Most data destruction compliance standards I am familiar with allow for cryptographic erasure when the device is encrypted prior to sensitive data being written to it (excluding some specific data-sensitivity levels).

If they are strict enough to not allow for cryptographic erasure (or the data is above a specific sensitivity), this device would likely not be in compliance either -- physical destruction generally requires shredding/grinding to a specific particulate size, or incineration, and this device does not appear to do either.

[verandaguy]

I'm not saying there are many (any?) modern standards that would allow physical destruction without cryptographic erasure. As far as I know, physical destruction requirements are usually accompanied by cryptographic erasure requirements.
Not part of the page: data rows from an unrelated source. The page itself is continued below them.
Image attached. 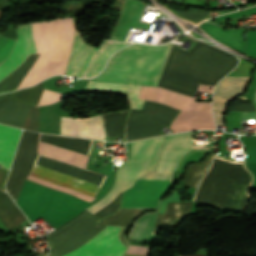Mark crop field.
<instances>
[{
    "label": "crop field",
    "mask_w": 256,
    "mask_h": 256,
    "mask_svg": "<svg viewBox=\"0 0 256 256\" xmlns=\"http://www.w3.org/2000/svg\"><path fill=\"white\" fill-rule=\"evenodd\" d=\"M42 92L43 81L32 88L17 90L12 98H16L23 102L37 105Z\"/></svg>",
    "instance_id": "a9b5d70f"
},
{
    "label": "crop field",
    "mask_w": 256,
    "mask_h": 256,
    "mask_svg": "<svg viewBox=\"0 0 256 256\" xmlns=\"http://www.w3.org/2000/svg\"><path fill=\"white\" fill-rule=\"evenodd\" d=\"M148 248L129 245L126 253L145 256Z\"/></svg>",
    "instance_id": "750c4746"
},
{
    "label": "crop field",
    "mask_w": 256,
    "mask_h": 256,
    "mask_svg": "<svg viewBox=\"0 0 256 256\" xmlns=\"http://www.w3.org/2000/svg\"><path fill=\"white\" fill-rule=\"evenodd\" d=\"M236 61L234 56L199 41L188 52L172 46L158 86L193 97L199 84L214 86Z\"/></svg>",
    "instance_id": "ac0d7876"
},
{
    "label": "crop field",
    "mask_w": 256,
    "mask_h": 256,
    "mask_svg": "<svg viewBox=\"0 0 256 256\" xmlns=\"http://www.w3.org/2000/svg\"><path fill=\"white\" fill-rule=\"evenodd\" d=\"M17 35L13 26H10L7 33L0 35V64L6 60L13 50Z\"/></svg>",
    "instance_id": "4177f3b9"
},
{
    "label": "crop field",
    "mask_w": 256,
    "mask_h": 256,
    "mask_svg": "<svg viewBox=\"0 0 256 256\" xmlns=\"http://www.w3.org/2000/svg\"><path fill=\"white\" fill-rule=\"evenodd\" d=\"M37 142V133L23 131L18 151L6 184L7 191L15 201H17L23 182L27 178L37 156Z\"/></svg>",
    "instance_id": "28ad6ade"
},
{
    "label": "crop field",
    "mask_w": 256,
    "mask_h": 256,
    "mask_svg": "<svg viewBox=\"0 0 256 256\" xmlns=\"http://www.w3.org/2000/svg\"><path fill=\"white\" fill-rule=\"evenodd\" d=\"M21 130L0 125V163L9 168Z\"/></svg>",
    "instance_id": "733c2abd"
},
{
    "label": "crop field",
    "mask_w": 256,
    "mask_h": 256,
    "mask_svg": "<svg viewBox=\"0 0 256 256\" xmlns=\"http://www.w3.org/2000/svg\"><path fill=\"white\" fill-rule=\"evenodd\" d=\"M211 160V154H208L201 163L190 164L186 170L182 186L196 188L201 177L207 171Z\"/></svg>",
    "instance_id": "92a150f3"
},
{
    "label": "crop field",
    "mask_w": 256,
    "mask_h": 256,
    "mask_svg": "<svg viewBox=\"0 0 256 256\" xmlns=\"http://www.w3.org/2000/svg\"><path fill=\"white\" fill-rule=\"evenodd\" d=\"M252 13H256V7L246 9L243 11H239V12H235V13H231V14H227V15H223V16L217 17L216 20L232 19V18H236V17H240V16H246V15L252 14Z\"/></svg>",
    "instance_id": "d3111659"
},
{
    "label": "crop field",
    "mask_w": 256,
    "mask_h": 256,
    "mask_svg": "<svg viewBox=\"0 0 256 256\" xmlns=\"http://www.w3.org/2000/svg\"><path fill=\"white\" fill-rule=\"evenodd\" d=\"M99 116L101 115L93 116L89 118L77 119V120H85V119H90V118L99 117ZM66 119H72V118H66ZM66 119H61V134L105 139V133H104L101 117L85 120V121L66 120Z\"/></svg>",
    "instance_id": "5142ce71"
},
{
    "label": "crop field",
    "mask_w": 256,
    "mask_h": 256,
    "mask_svg": "<svg viewBox=\"0 0 256 256\" xmlns=\"http://www.w3.org/2000/svg\"><path fill=\"white\" fill-rule=\"evenodd\" d=\"M199 27L224 45L243 53L242 29L224 31L221 27L210 23H203Z\"/></svg>",
    "instance_id": "4a817a6b"
},
{
    "label": "crop field",
    "mask_w": 256,
    "mask_h": 256,
    "mask_svg": "<svg viewBox=\"0 0 256 256\" xmlns=\"http://www.w3.org/2000/svg\"><path fill=\"white\" fill-rule=\"evenodd\" d=\"M39 127V107L31 105L24 128L38 131Z\"/></svg>",
    "instance_id": "730fd06b"
},
{
    "label": "crop field",
    "mask_w": 256,
    "mask_h": 256,
    "mask_svg": "<svg viewBox=\"0 0 256 256\" xmlns=\"http://www.w3.org/2000/svg\"><path fill=\"white\" fill-rule=\"evenodd\" d=\"M60 96H61L60 93H56V92L44 89V92L42 94V97L40 99L38 106L52 104L60 100Z\"/></svg>",
    "instance_id": "eef30255"
},
{
    "label": "crop field",
    "mask_w": 256,
    "mask_h": 256,
    "mask_svg": "<svg viewBox=\"0 0 256 256\" xmlns=\"http://www.w3.org/2000/svg\"><path fill=\"white\" fill-rule=\"evenodd\" d=\"M192 132L168 136L160 153L156 172L140 178L170 179L179 158L191 148ZM170 180L137 179L123 197L158 199L168 188Z\"/></svg>",
    "instance_id": "e52e79f7"
},
{
    "label": "crop field",
    "mask_w": 256,
    "mask_h": 256,
    "mask_svg": "<svg viewBox=\"0 0 256 256\" xmlns=\"http://www.w3.org/2000/svg\"><path fill=\"white\" fill-rule=\"evenodd\" d=\"M87 211L43 236L50 247V256H63L89 240L104 225ZM120 227L107 226L82 246L65 256H122L126 248L120 243L117 232Z\"/></svg>",
    "instance_id": "34b2d1b8"
},
{
    "label": "crop field",
    "mask_w": 256,
    "mask_h": 256,
    "mask_svg": "<svg viewBox=\"0 0 256 256\" xmlns=\"http://www.w3.org/2000/svg\"><path fill=\"white\" fill-rule=\"evenodd\" d=\"M250 76L244 77H224L215 88L213 101L228 102L233 96L241 93L242 88L246 86ZM213 102V112L217 126L223 125L222 114L224 103Z\"/></svg>",
    "instance_id": "22f410ed"
},
{
    "label": "crop field",
    "mask_w": 256,
    "mask_h": 256,
    "mask_svg": "<svg viewBox=\"0 0 256 256\" xmlns=\"http://www.w3.org/2000/svg\"><path fill=\"white\" fill-rule=\"evenodd\" d=\"M51 191V189L25 180L17 204L30 220ZM88 204L71 195L53 190L30 222L42 215L57 227L78 214Z\"/></svg>",
    "instance_id": "f4fd0767"
},
{
    "label": "crop field",
    "mask_w": 256,
    "mask_h": 256,
    "mask_svg": "<svg viewBox=\"0 0 256 256\" xmlns=\"http://www.w3.org/2000/svg\"><path fill=\"white\" fill-rule=\"evenodd\" d=\"M211 146H197L193 145V149L195 150H210Z\"/></svg>",
    "instance_id": "120bbe31"
},
{
    "label": "crop field",
    "mask_w": 256,
    "mask_h": 256,
    "mask_svg": "<svg viewBox=\"0 0 256 256\" xmlns=\"http://www.w3.org/2000/svg\"><path fill=\"white\" fill-rule=\"evenodd\" d=\"M170 1L181 2V0H170Z\"/></svg>",
    "instance_id": "5866460e"
},
{
    "label": "crop field",
    "mask_w": 256,
    "mask_h": 256,
    "mask_svg": "<svg viewBox=\"0 0 256 256\" xmlns=\"http://www.w3.org/2000/svg\"><path fill=\"white\" fill-rule=\"evenodd\" d=\"M254 103H256V92H255V95H254Z\"/></svg>",
    "instance_id": "d32e631a"
},
{
    "label": "crop field",
    "mask_w": 256,
    "mask_h": 256,
    "mask_svg": "<svg viewBox=\"0 0 256 256\" xmlns=\"http://www.w3.org/2000/svg\"><path fill=\"white\" fill-rule=\"evenodd\" d=\"M40 56L20 85L32 86L55 74L65 73L74 38L71 18L32 23Z\"/></svg>",
    "instance_id": "412701ff"
},
{
    "label": "crop field",
    "mask_w": 256,
    "mask_h": 256,
    "mask_svg": "<svg viewBox=\"0 0 256 256\" xmlns=\"http://www.w3.org/2000/svg\"><path fill=\"white\" fill-rule=\"evenodd\" d=\"M171 45L133 44L119 50L103 72L90 79L86 88L127 92L129 107L140 109L144 102L137 99L140 87L158 85Z\"/></svg>",
    "instance_id": "8a807250"
},
{
    "label": "crop field",
    "mask_w": 256,
    "mask_h": 256,
    "mask_svg": "<svg viewBox=\"0 0 256 256\" xmlns=\"http://www.w3.org/2000/svg\"><path fill=\"white\" fill-rule=\"evenodd\" d=\"M9 170L5 169V168H1L0 169V189H4V184L7 178Z\"/></svg>",
    "instance_id": "bd1437ed"
},
{
    "label": "crop field",
    "mask_w": 256,
    "mask_h": 256,
    "mask_svg": "<svg viewBox=\"0 0 256 256\" xmlns=\"http://www.w3.org/2000/svg\"><path fill=\"white\" fill-rule=\"evenodd\" d=\"M25 219L7 193L0 190V222L7 231L16 228Z\"/></svg>",
    "instance_id": "bc2a9ffb"
},
{
    "label": "crop field",
    "mask_w": 256,
    "mask_h": 256,
    "mask_svg": "<svg viewBox=\"0 0 256 256\" xmlns=\"http://www.w3.org/2000/svg\"><path fill=\"white\" fill-rule=\"evenodd\" d=\"M163 138L132 143L130 159L118 168L113 188L103 199L87 209L95 214L119 193L129 188L136 180V177L142 176L148 171L155 170L156 158L160 151Z\"/></svg>",
    "instance_id": "5a996713"
},
{
    "label": "crop field",
    "mask_w": 256,
    "mask_h": 256,
    "mask_svg": "<svg viewBox=\"0 0 256 256\" xmlns=\"http://www.w3.org/2000/svg\"><path fill=\"white\" fill-rule=\"evenodd\" d=\"M256 113L241 112V118H255Z\"/></svg>",
    "instance_id": "1d83c4d3"
},
{
    "label": "crop field",
    "mask_w": 256,
    "mask_h": 256,
    "mask_svg": "<svg viewBox=\"0 0 256 256\" xmlns=\"http://www.w3.org/2000/svg\"><path fill=\"white\" fill-rule=\"evenodd\" d=\"M145 7L137 0H126L111 39L124 40L129 27L148 30L151 24L139 23Z\"/></svg>",
    "instance_id": "cbeb9de0"
},
{
    "label": "crop field",
    "mask_w": 256,
    "mask_h": 256,
    "mask_svg": "<svg viewBox=\"0 0 256 256\" xmlns=\"http://www.w3.org/2000/svg\"><path fill=\"white\" fill-rule=\"evenodd\" d=\"M246 54L256 58V32L249 31Z\"/></svg>",
    "instance_id": "ae1a2a85"
},
{
    "label": "crop field",
    "mask_w": 256,
    "mask_h": 256,
    "mask_svg": "<svg viewBox=\"0 0 256 256\" xmlns=\"http://www.w3.org/2000/svg\"><path fill=\"white\" fill-rule=\"evenodd\" d=\"M191 203H174L169 202L163 215H158L157 222L150 236L153 235L154 230L158 224H170L172 225L174 219H180L185 216L186 213H190Z\"/></svg>",
    "instance_id": "214f88e0"
},
{
    "label": "crop field",
    "mask_w": 256,
    "mask_h": 256,
    "mask_svg": "<svg viewBox=\"0 0 256 256\" xmlns=\"http://www.w3.org/2000/svg\"><path fill=\"white\" fill-rule=\"evenodd\" d=\"M214 87L200 85L197 92L212 93ZM184 96L167 89L159 87L142 86L138 98L152 100L181 109L179 115L171 123L175 132H182L191 129H215V124L210 108L211 102H195V98Z\"/></svg>",
    "instance_id": "dd49c442"
},
{
    "label": "crop field",
    "mask_w": 256,
    "mask_h": 256,
    "mask_svg": "<svg viewBox=\"0 0 256 256\" xmlns=\"http://www.w3.org/2000/svg\"><path fill=\"white\" fill-rule=\"evenodd\" d=\"M157 215L158 213L156 212L155 214H146L137 219L130 232L129 238L132 240L147 239L156 222Z\"/></svg>",
    "instance_id": "dafd665d"
},
{
    "label": "crop field",
    "mask_w": 256,
    "mask_h": 256,
    "mask_svg": "<svg viewBox=\"0 0 256 256\" xmlns=\"http://www.w3.org/2000/svg\"><path fill=\"white\" fill-rule=\"evenodd\" d=\"M127 44H129V42H120L108 39L95 51L82 78H91L98 75L106 66L109 57L117 50L125 47ZM93 51L94 47L90 46L83 39L81 34L76 31L66 75L80 77Z\"/></svg>",
    "instance_id": "3316defc"
},
{
    "label": "crop field",
    "mask_w": 256,
    "mask_h": 256,
    "mask_svg": "<svg viewBox=\"0 0 256 256\" xmlns=\"http://www.w3.org/2000/svg\"><path fill=\"white\" fill-rule=\"evenodd\" d=\"M38 154L43 155L46 157H50L56 160H60L63 162H67L70 164H74L80 167H86V163L88 160L87 154L79 153V152H74L66 149H61L53 146H48L44 144H38ZM30 175L60 184L64 185L91 195L96 196L100 186L67 176L65 174L38 166V165H33ZM28 177V179L33 180L37 183L58 189L60 191L69 193L73 196L79 197L81 199H84L86 201L92 202L94 199V196L64 187L60 186L33 176Z\"/></svg>",
    "instance_id": "d8731c3e"
},
{
    "label": "crop field",
    "mask_w": 256,
    "mask_h": 256,
    "mask_svg": "<svg viewBox=\"0 0 256 256\" xmlns=\"http://www.w3.org/2000/svg\"><path fill=\"white\" fill-rule=\"evenodd\" d=\"M1 168V167H0Z\"/></svg>",
    "instance_id": "028f5c9d"
},
{
    "label": "crop field",
    "mask_w": 256,
    "mask_h": 256,
    "mask_svg": "<svg viewBox=\"0 0 256 256\" xmlns=\"http://www.w3.org/2000/svg\"><path fill=\"white\" fill-rule=\"evenodd\" d=\"M17 35V42L12 54L0 65V80L21 65L29 53L37 52L31 24L18 25Z\"/></svg>",
    "instance_id": "d1516ede"
},
{
    "label": "crop field",
    "mask_w": 256,
    "mask_h": 256,
    "mask_svg": "<svg viewBox=\"0 0 256 256\" xmlns=\"http://www.w3.org/2000/svg\"><path fill=\"white\" fill-rule=\"evenodd\" d=\"M142 211V209H119L114 216L103 219L101 224L129 226Z\"/></svg>",
    "instance_id": "00972430"
},
{
    "label": "crop field",
    "mask_w": 256,
    "mask_h": 256,
    "mask_svg": "<svg viewBox=\"0 0 256 256\" xmlns=\"http://www.w3.org/2000/svg\"><path fill=\"white\" fill-rule=\"evenodd\" d=\"M29 104L10 98L0 107V122L23 128Z\"/></svg>",
    "instance_id": "d9b57169"
}]
</instances>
I'm also not saying that all compliance standards related to data security require physical destruction; just that these absolutely exist, mostly in defense and similar areas.

[qual]

Most standards (e.g. ISO 27001, NIST 800-88) do allow for physical destruction without cryptographic erasure if the device is being shredded or incinerated (to the applicable shredding/incineration standard of particulate size/temperature). Especially because cryptographic erasure is effectively pointless (at high data-sensitivity levels) if the device wasn't encrypted immediately and prior to data being written. Notably, NIST 800-88 2.6 explains when not to use cryptographic erasure, and when to consider it, but there is no requirement for it.

But, I mainly made my comment in reply to this part of your comment:

>I’d assume this device targets that market.

Because I don't think there is any market where this SSD punching device would be compliant and cryptographic erasure wouldn't be compliant. At least, in my career, I have not seen any environment or standard where this would be considered compliant but cryptographic erasure wouldn't be.

[verandaguy]

Right, but nobody's arguing that there are cases where you'd physically destroy a device, while cryptographic erasure of the data is not required as well.

I didn't explicitly say this in my original comment since it seemed implicit given the context.

[qual]

>nobody's arguing that there are cases where you'd physically destroy a device, while cryptographic erasure of the data is not required as well.

I am very explicitly saying cryptographic erasure is not required if you are following physical destruction standards (in ISO 27001 and NIST 800-88, at least).